• _Testo fornito_
╭──

Pubblicato il 27 luglio 2011 - Commenti (1)
20
lug

Dopo anni di sonno, è ora di reagire

Su Famiglia Cristiana lei continua la battaglia contro le ingiustizie e la corruzione, che ormai non ha più pudore. Su alcuni programmi Tv, esperti qualificati approfondiscono questi temi e indicano soluzioni. Ma tutto resta come prima. Nulla che si muova.

Se ne può scrivere e parlare fin che si vuole, ma gli interessi dei potenti non vengono mai toccati. Forse, l’unica soluzione è che ci muoviamo noi. I referendum sono stati un esempio. Come è possibile convivere con questo sistema, dove più si scava e più si trova marcio e corruzione?

Lei dice: bisogna ringraziare chi in questo Paese fa ancora il suo dovere. Ma, mi creda, siamo stanchi di dare la possibilità a tanti disonesti di ridere di noi! Vorrei sapere come potremmo affrontare insieme i problemi del nostro Paese.

╰──

• _Compito da svolgere_
Ripeti fedelmente il brano del testo sulla corruzione che comincia con "Se ne può scrivere" e prosegue fino a "marcio e corruzione?". I record riportati di seguito sono materiale distinto dal testo.

• _Estratto dei dati_
╭──

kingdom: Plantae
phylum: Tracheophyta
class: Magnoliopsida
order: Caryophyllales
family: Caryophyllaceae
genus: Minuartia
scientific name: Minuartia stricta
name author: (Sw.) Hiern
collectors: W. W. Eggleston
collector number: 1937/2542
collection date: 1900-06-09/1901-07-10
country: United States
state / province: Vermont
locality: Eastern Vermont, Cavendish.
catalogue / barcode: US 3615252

╰──
╭──

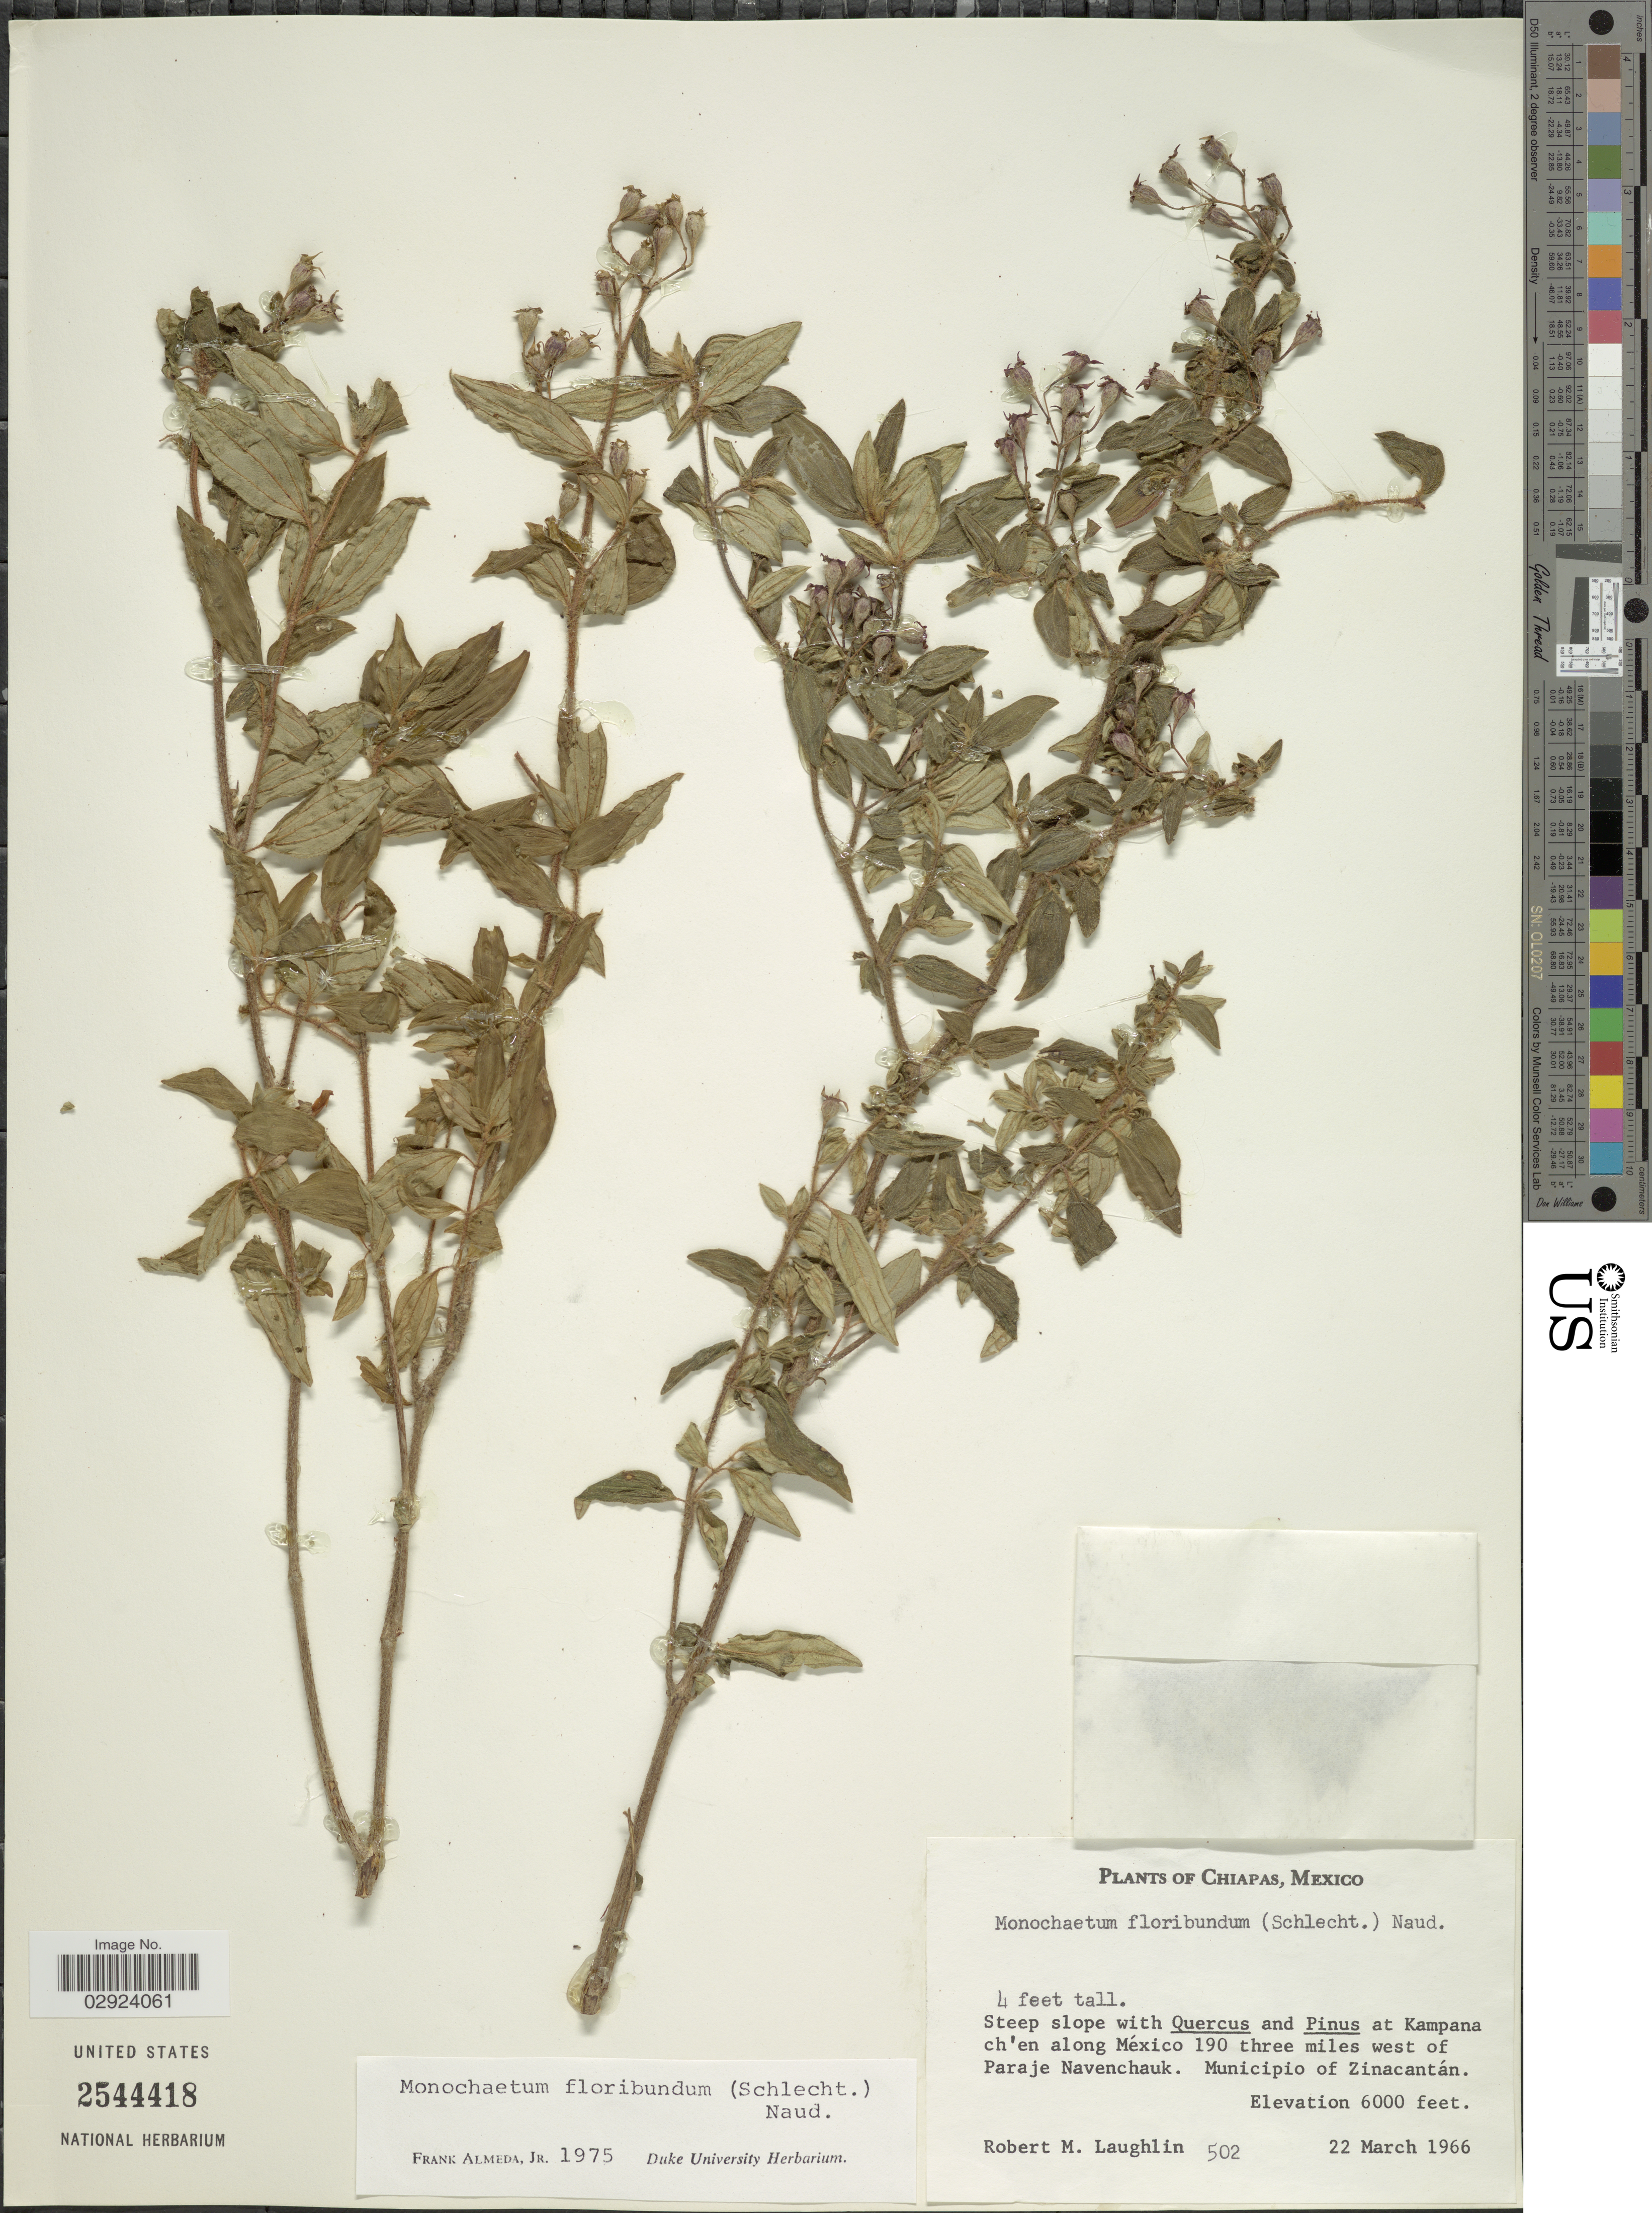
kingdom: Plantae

╰──
╭──

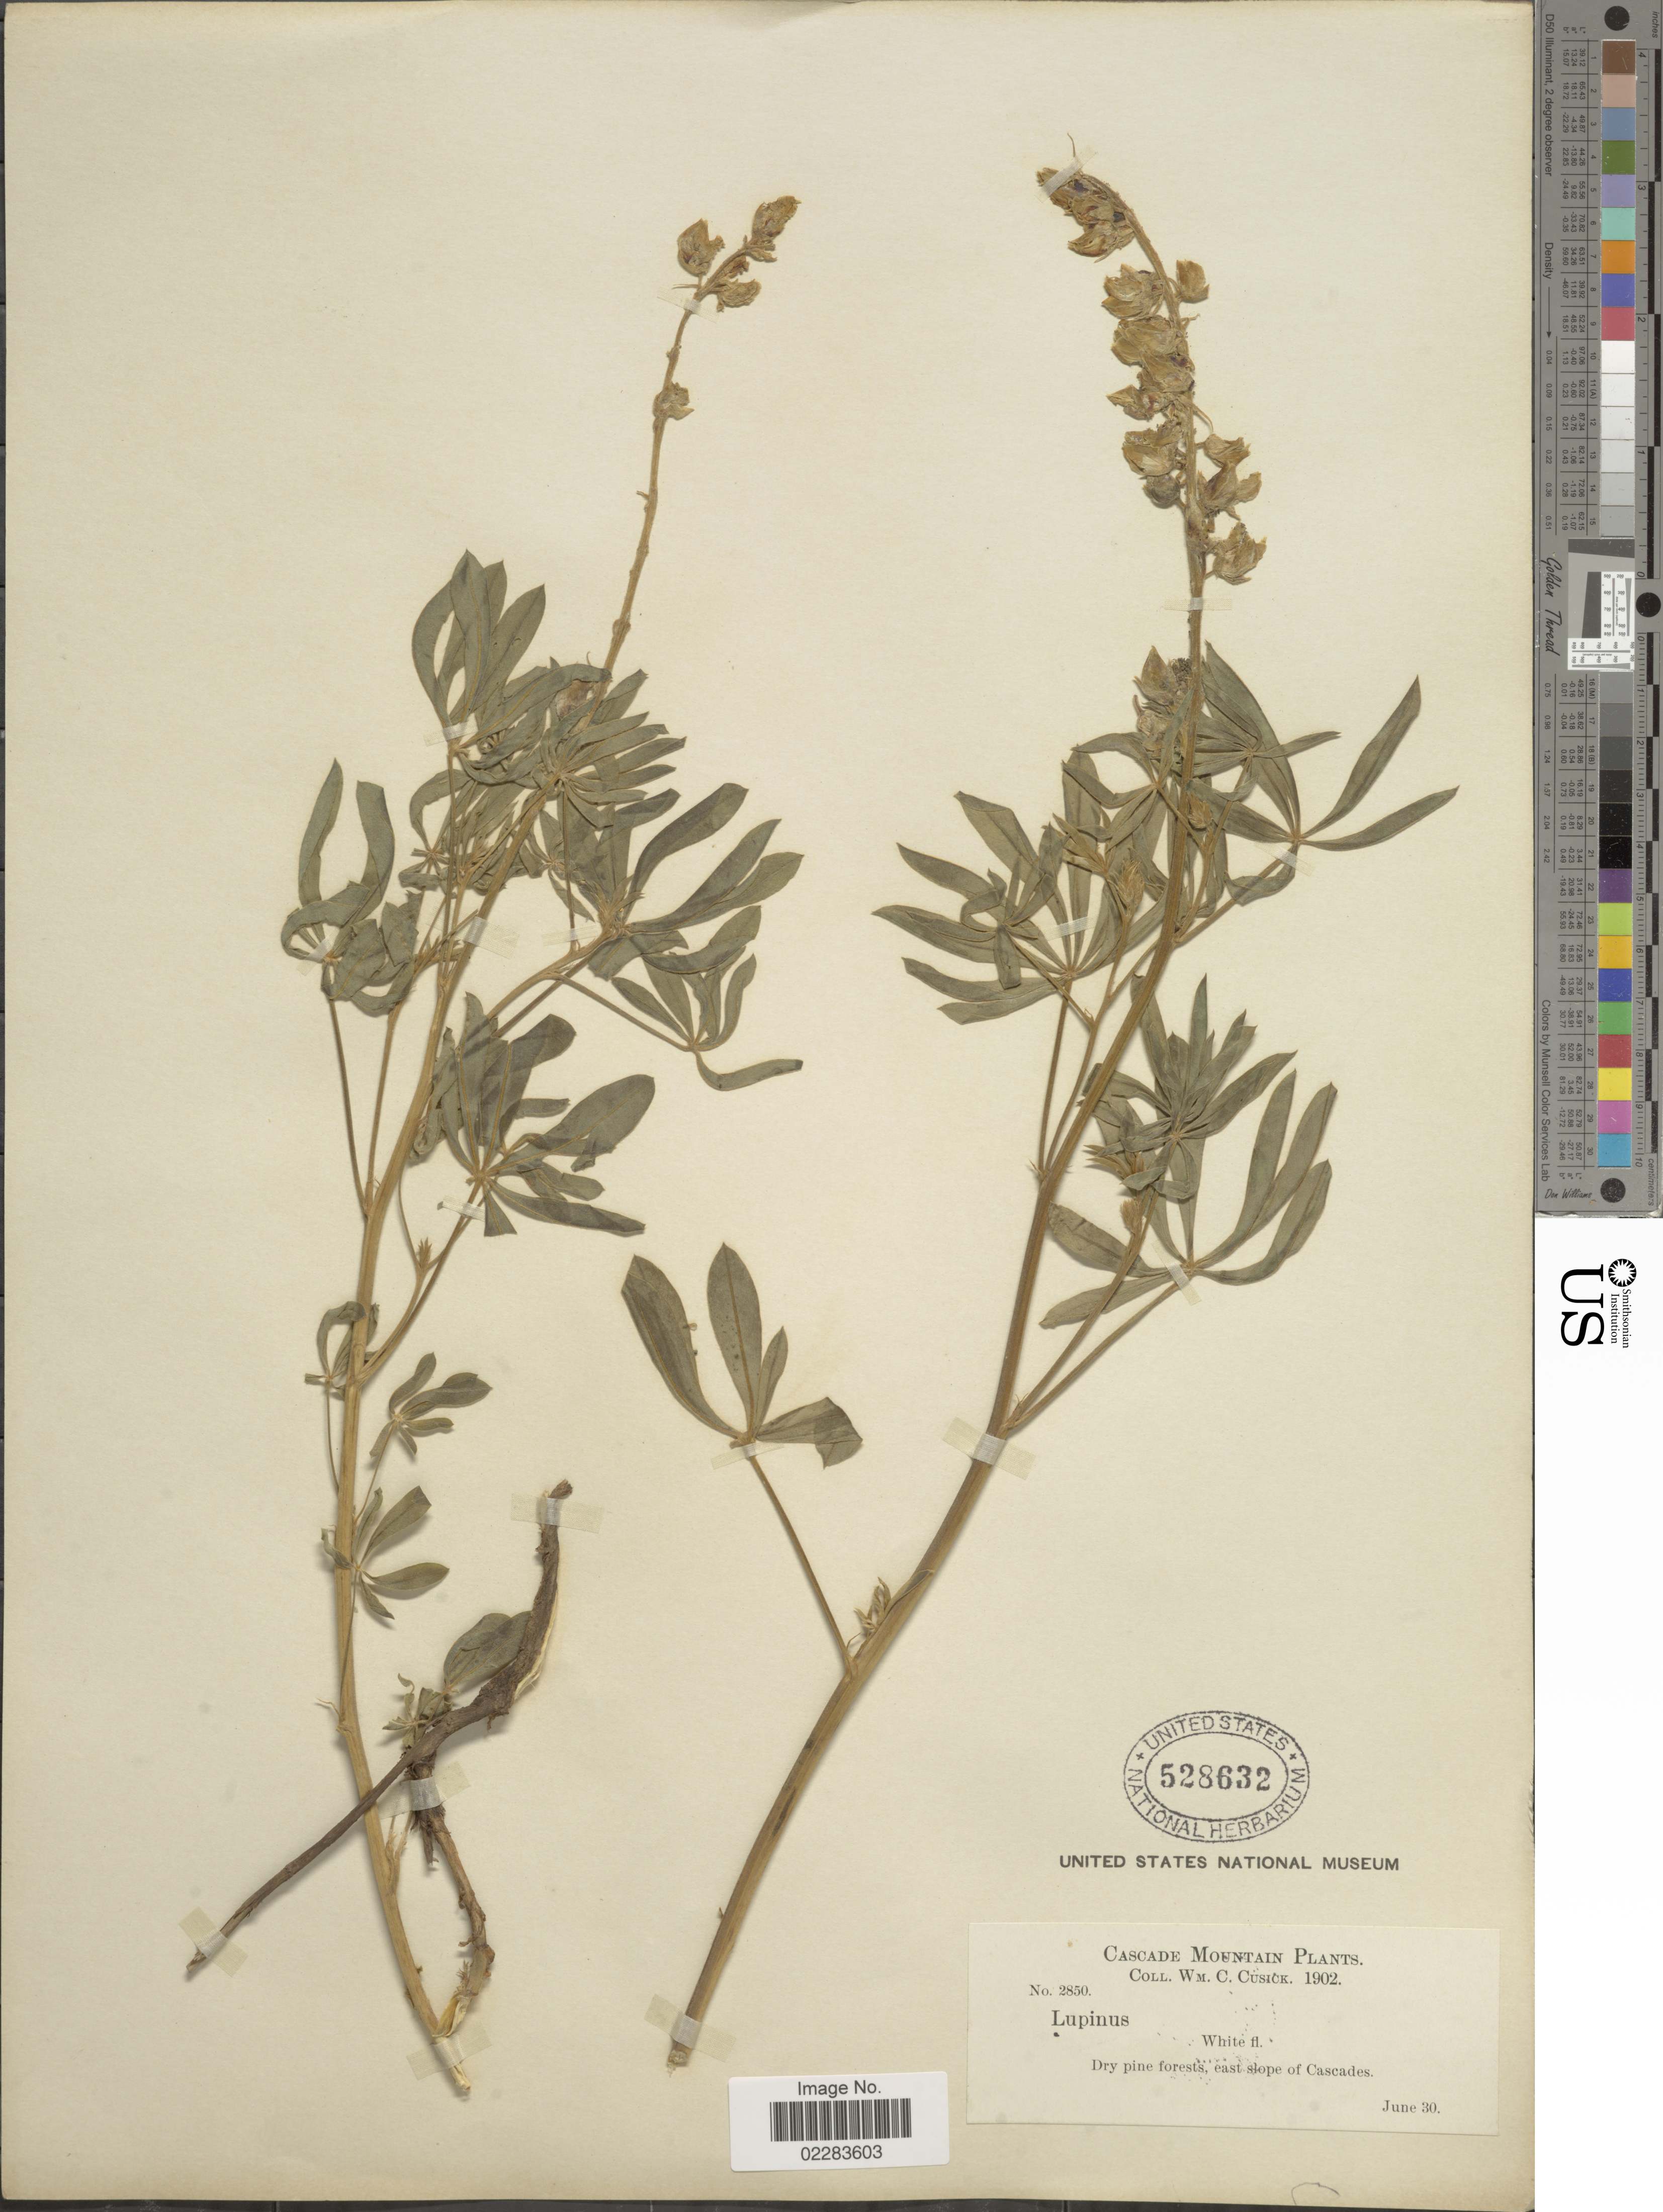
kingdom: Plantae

╰──

• _In risposta_
Se ne può scrivere e parlare fin che si vuole, ma gli interessi dei potenti non vengono mai toccati. Forse, l’unica soluzione è che ci muoviamo noi. I referendum sono stati un esempio. Come è possibile convivere con questo sistema, dove più si scava e più si trova marcio e corruzione?